Resume the article below about Korea's Data Dam project, writing on from its final sentence.

Document segment =
- Opening Delimiter -

The Born2Global Centre released an article that highlights the Ministry of Science and ICT (MSIT)’s Data Dam initiative, included in the Korean Digital New Deal. As part of the Korean government MSIT, Born2Global Centre has played a crucial role by connecting Korean startups with various opportunities worldwide.

The so-called Data Dam project is one of the cornerstones of the Korean Digital New Deal announced last year to help the country’s digital economy adapt to the post-COVID-19 era.

A water-storage dam collects, stores water, and distributes it to the surrounding land for activities, such as farming. Just like the water dam, the Data Dam collects information from public and private sectors to create useful data and releases the data across all industries. The goal is to allow people from all walks of life, as well as businesses, to easily access and make the most of useful data that meet their needs.

The Data Dam is a project to collect data generated through public and private networks and to standardize, process, and utilize the data to create smarter AI. In the process, innovative services powered by AI will be developed and a host of jobs will be created across the board.

Recently, MSIT, together with National Information Society Agency (NIA), kicked off the project in earnest by releasing 170 types of data for AI learning on an integrated data platform, called AI Hub (https://aihub.or.kr/).

Disseminating AI Data Across Industries

The release has led to a significant increase in the amount of content materials on AI, a key technology affecting the full spectrum of society and industrial sectors, including education, healthcare, transportation, and finance.

The released data come to 480 million pieces collected from eight key business areas: language such as spoken dialects; healthcare such as diagnostic images for cancer and brain disease; self-driving vehicles such as on-road driving videos; visual data that showcase sports motions; environment such as images of water pollution; agriculture and fisheries such as diseases affecting crops, livestock, and fish; social safety such as images of decrepit facilities; other areas including images of fashion goods.

In particular, data collected from “Korean services,” for example, involving language, transportation, and medical records, are expected to help the nation accelerate the development of AI-powered services in the future. The innovative services will, in turn, benefit people and improve the quality of their lives.

Among others, data about Korean-spoken dialects — from Gyeongsang-do, Jeolla-do, Chungcheong-do and Gangwon-do Provinces as well as Jeju Island — will help make up for the shortcomings of existing voiced-based AI services that could not recognize dialects well. According to the results of the data performance evaluation, the new data on spoken dialects sound more natural, with increased recognition rate by 12%.

- Closing Delimiter -

Extracted entries =
- Opening Delimiter -

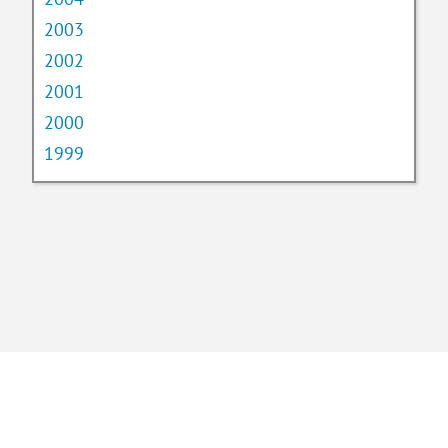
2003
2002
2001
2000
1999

- Closing Delimiter -
- Opening Delimiter -

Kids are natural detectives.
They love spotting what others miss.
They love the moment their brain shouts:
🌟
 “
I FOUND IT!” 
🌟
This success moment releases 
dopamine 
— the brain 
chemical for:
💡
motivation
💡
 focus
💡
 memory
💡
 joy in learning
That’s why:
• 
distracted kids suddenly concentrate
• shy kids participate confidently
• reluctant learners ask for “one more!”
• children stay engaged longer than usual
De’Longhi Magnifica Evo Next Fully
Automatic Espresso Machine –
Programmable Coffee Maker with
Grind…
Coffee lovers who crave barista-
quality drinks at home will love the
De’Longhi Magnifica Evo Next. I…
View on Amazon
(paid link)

- Closing Delimiter -

Final answer =
Data on self-driving vehicles include a variety of visual materials that showcase not only on-road driving, but also parking obstacles and moving object detection. This information will help accelerate the development of future autonomous vehicles.

People Build Data Dam Together

The Data Dam project is the outcome of joint efforts by the whole nation as the government, professionals from public and private sectors and citizens joined forces to build the dam together. They engaged in the entire process of data planning, establishment, verification, and management.

In 2020, the MSIT conducted research and analysis of data demand across the public and private sectors. Based on the results, it engaged experts from business, academic, and research areas in planning and establishing a data platform for AI learning. The MIST also adopted “cloud sourcing” tactics in the process so that many citizens — amounting to as many as 40,000 — could be part of collecting and processing data together.

Experts, organizations, and businesses from the eight target areas participated in the process of verifying and managing the data quality and usability, too. For data quality control, the MSIT set up an advisory committee consisting of more than 80 experts who will regularly evaluate the quality of data available on the AI Hub platform.

In addition, a council of the Telecommunications Technology Association (TTA) and public-private entities was launched with the aim of expanding AI data usability across the board.

The government expects that the Data Dam project will quench the thirst for useful data, which is essential for the development of AI services. The dam will disseminate useful data to diverse businesses, especially small and medium-sized companies and startups with insufficient budget and human resources.